How hard is it to say Nazis are bad: Obama asks Donald Trump

Update: 2018-09-08 21:06 IST

Former US President Barack Obama during his hour-long speech at Illinois University asked Donald Trump why he did not condemn Nazi sympathisers and white supremacists.

“How hard can that be? Saying that Nazis are bad,” Obama said during a fiery Illinois University speech Friday, in a comment clearly directed at President Trump’s seeming inability to explicitly condemn a white nationalist and neo-Nazi rally in Charlottesville, Virginia, last year.

Earlier, Obama came out in open against his successor Donald Trump, blasting his policies and reminding voters that the economic recovery began on his watch and not in this regime, saying "he is a symptom and not the cause".

Addressing at the University of Illinois, Urbana-Champaign, less than two months before the mid-term elections that could determine the course of Trump's presidency, he said that the democracy in the US was facing the biggest threat of "indifference" and "cynicism".

"In the end, the threat to our democracy doesn't just come from Donald Trump or the current batch of Republicans in Congress or the Koch Brothers and their lobbyists, or too much compromise from Democrats, or Russian hacking. The biggest threat to our democracy is indifference," Obama said.

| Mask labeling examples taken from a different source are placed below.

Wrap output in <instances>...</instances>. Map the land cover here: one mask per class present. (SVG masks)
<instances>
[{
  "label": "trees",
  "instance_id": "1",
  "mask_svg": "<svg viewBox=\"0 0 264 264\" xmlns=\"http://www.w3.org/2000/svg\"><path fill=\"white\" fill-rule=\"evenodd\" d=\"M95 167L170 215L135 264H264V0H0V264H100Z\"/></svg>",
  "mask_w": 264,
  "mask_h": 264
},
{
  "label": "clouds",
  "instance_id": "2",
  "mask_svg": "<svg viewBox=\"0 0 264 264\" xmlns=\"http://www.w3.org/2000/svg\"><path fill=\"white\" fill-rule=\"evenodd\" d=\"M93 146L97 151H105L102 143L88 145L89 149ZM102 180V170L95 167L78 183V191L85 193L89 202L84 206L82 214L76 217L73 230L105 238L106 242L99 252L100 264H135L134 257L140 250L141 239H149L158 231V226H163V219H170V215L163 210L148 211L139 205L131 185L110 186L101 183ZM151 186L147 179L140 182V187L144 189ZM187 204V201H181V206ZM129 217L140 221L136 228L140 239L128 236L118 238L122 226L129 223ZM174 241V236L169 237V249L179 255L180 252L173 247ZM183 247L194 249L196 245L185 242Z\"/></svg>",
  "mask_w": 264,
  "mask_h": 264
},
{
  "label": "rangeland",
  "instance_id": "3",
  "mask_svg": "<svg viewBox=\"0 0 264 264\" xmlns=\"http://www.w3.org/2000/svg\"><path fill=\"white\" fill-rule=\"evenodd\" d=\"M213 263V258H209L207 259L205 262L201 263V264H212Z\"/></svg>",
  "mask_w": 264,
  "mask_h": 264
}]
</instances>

"The biggest threat to our democracy is cynicism - a cynicism that's led too many people to turn away from politics and stay home on Election Day. To all the young people who are here today, there are now more eligible voters in your generation than in any other, which means your generation now has more power than anybody to change things.

"If you want it, you can make sure America gets out of its current funk," he added.

Launching an unprecedented attack on Trump and his policies, Obama said: "It did not start with Donald Trump. He is a symptom, not the cause." "He's just capitalising on resentments that politicians have been fanning for years. A fear and anger that's rooted in our past, but it's also born out of the enormous upheavals that have taken place in your brief lifetimes," he said.

The former president said his presidency of eight years pulled the US economy out of crisis.

"But to this day, too many people who once felt solidly middle-class still feel very real and very personal economic insecurity." "Even though we took out bin Laden and wound down the wars in Iraq and our combat role in Afghanistan, and got Iran to halt its nuclear programme, the world's still full of threats and disorder," he said, adding that comes streaming through people's televisions every single day.

"And these challenges get people worried. And it frays our civic trust. And it makes a lot of people feel like the fix is in and the game is rigged, and nobody's looking out for them. Especially those communities outside our big urban centers, Obama said.

During his hour long speech, Obama said this Congress has championed the unwinding of campaign finance laws to give billionaires outsized influence over our politics; systemically attacked voting rights to make it harder for the young people, the minorities, and the poor to vote.

Slamming Trump's policies, he further said that he handed out tax cuts without regard to deficits, slashed the safety net wherever it could.

"Cast dozens of votes to take away health insurance from ordinary Americans. Embraced wild conspiracy theories, like those surrounding Benghazi, or my birth certificate," he added He further said that Trump rejected science, rejected facts on things like climate change, embraced a rising absolutism from a willingness to default on America's debt by not paying our bills, to a refusal to even meet, much less consider, a qualified nominee for the Supreme Court because he happened to be nominated by a Democratic President.

"None of this is conservative," Obama said.

"I don't mean to pretend I am channelling Abraham Lincoln now, but that's not what he had in mind, I think, when he helped form the Republican Party. It's not conservative. It sure isn't normal. It's radical. It's a vision that says the protection of our power and those who back us is all that matters, even when it hurts the country," Obama said.

"It's a vision that says the few who can afford a high-priced lobbyist and unlimited campaign contributions set the agenda. And over the past two years, this vision is now nearing its logical conclusion," he said.